St. James dressed up the window of her mom’s house at her homecoming to Noe Valley in 2010, giving away free slices of pie to whoever came by and netting the nickname “pie lady.” 

After debuting at the Underground Market, St. James went on to do “random acts of sweetness,” bringing her signature country-style window along and vending as a pop-up stand, bouncing from kitchen to kitchen, and selling to stores. St. James says the pies taste like home, and the red-painted country windows made people feel like it too. 

Now Pietisserie is a brick-and-mortar shop. St. James still bakes pies handmade one-by-one from scratch, in a 2-in-1 shop with Mexican restaurant Nido off Jack London Square, rotating flavors like Okinawan Sweet Potato and Kumquat Custard.

“I have people who are still my customers who were there at that Underground Market,” St. James said.

The market wasn’t just inspirational to its participants. Rabins, founder of ForageSF, recently raised the funds needed to start Forage Kitchen, a “co-working space for food.” Like the market, it would serve as an incubator for small food businesses starting out, functioning not only as a kitchen but offering training and business consulting for professionals and non-professionals alike as well.

Rabins said that before the market, Forage Kitchen, or another resource of this scale, wasn’t anything he'd have thought he was able to do. Underground Market was a passion project, and it resonated with the Bay Area food community.

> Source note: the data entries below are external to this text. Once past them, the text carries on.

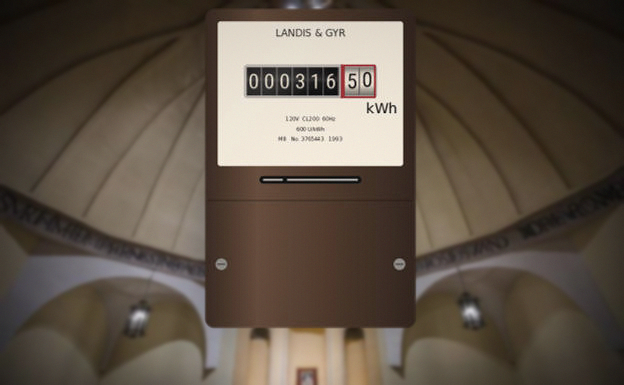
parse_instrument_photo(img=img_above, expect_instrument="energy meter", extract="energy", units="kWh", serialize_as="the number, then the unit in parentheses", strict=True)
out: 316.50 (kWh)
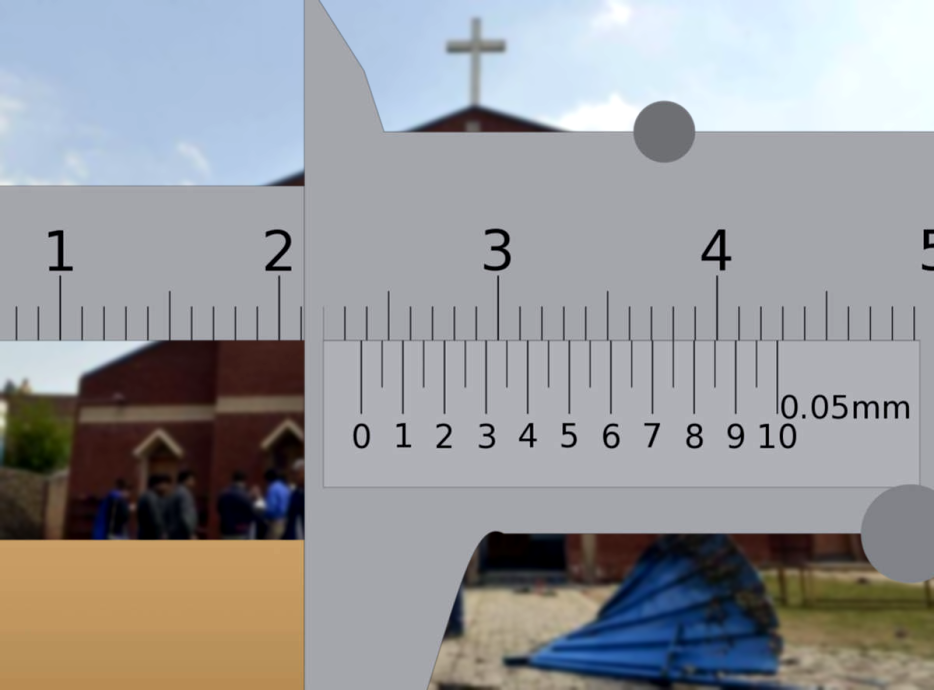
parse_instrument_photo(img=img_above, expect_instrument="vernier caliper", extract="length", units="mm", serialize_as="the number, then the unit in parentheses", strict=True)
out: 23.75 (mm)
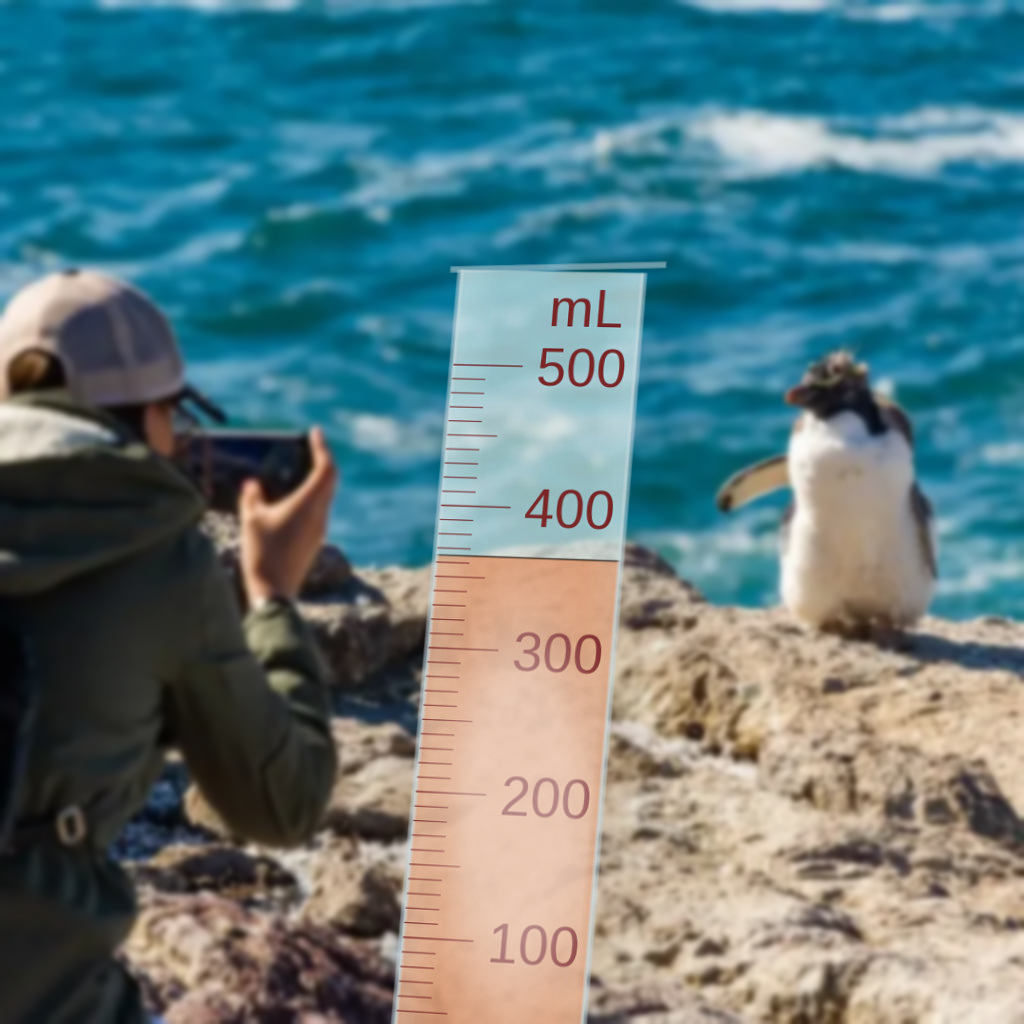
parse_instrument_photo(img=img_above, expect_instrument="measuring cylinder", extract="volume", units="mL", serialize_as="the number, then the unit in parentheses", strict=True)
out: 365 (mL)
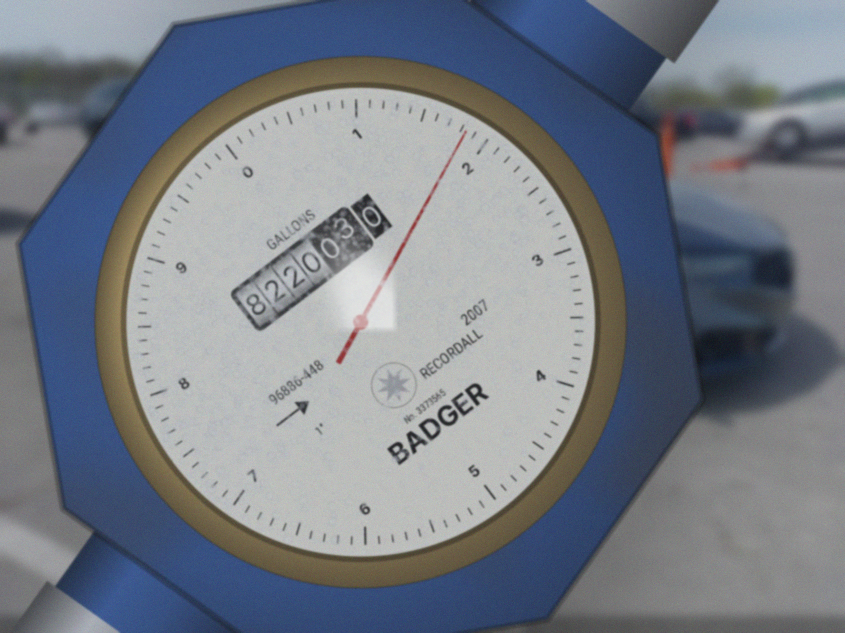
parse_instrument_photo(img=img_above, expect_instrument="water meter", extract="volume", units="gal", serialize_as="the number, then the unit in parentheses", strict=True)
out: 8220031.8 (gal)
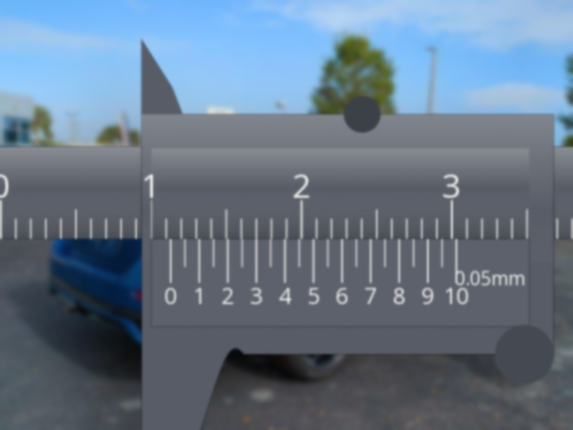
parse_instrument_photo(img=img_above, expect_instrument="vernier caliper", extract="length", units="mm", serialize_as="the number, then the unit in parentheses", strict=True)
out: 11.3 (mm)
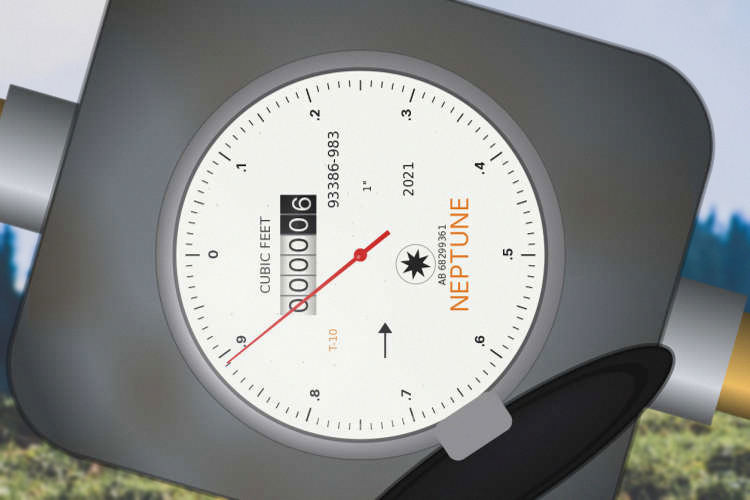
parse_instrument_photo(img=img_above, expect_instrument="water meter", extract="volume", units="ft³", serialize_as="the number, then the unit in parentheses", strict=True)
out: 5.89 (ft³)
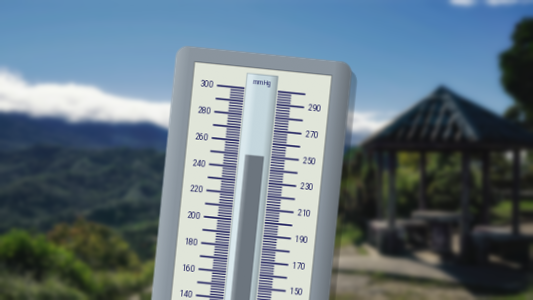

“I just try to follow what’s exciting to me, and I think that’s something that people respond to,” Rabins said.

St. James says she will be at the last Underground Market, held on Dec. 22, but not as a vendor. “I feel fortunate I was able to sell when it was operating as it was intended to—it would be really unfortunate to see it go completely.”

Rabins doesn’t plan to stop doing markets all together. It won’t be another farmer’s market, but “we haven’t quite formulated what that'll be,” Rabins said. “A really cool thing would be to have a market comprised by things produced in the [Forage] Kitchen.”

And perhaps legality will become less of an issue for future market projects.

California recently passed new legislation to allow the vending of food items produced in home kitchens. The California Homemade Food Act, which will go into effect in January, allows for “non-potentially hazardous foods,” meaning baked goods are permitted, but only without cream, custard, and meat fillings to protect consumers from common oil, dairy, and meat-based hazards. Fruit pies, candies, honeys, and jams, however, are among the list of cottage-operation items okay to sell. Thirty other states have already passed similar legislation. 

“The Bay Area food scene is great because the number of people who come here to work with food really raises the bar,” Rabins said. “It’s a friendly competition that forces you to continually innovate.”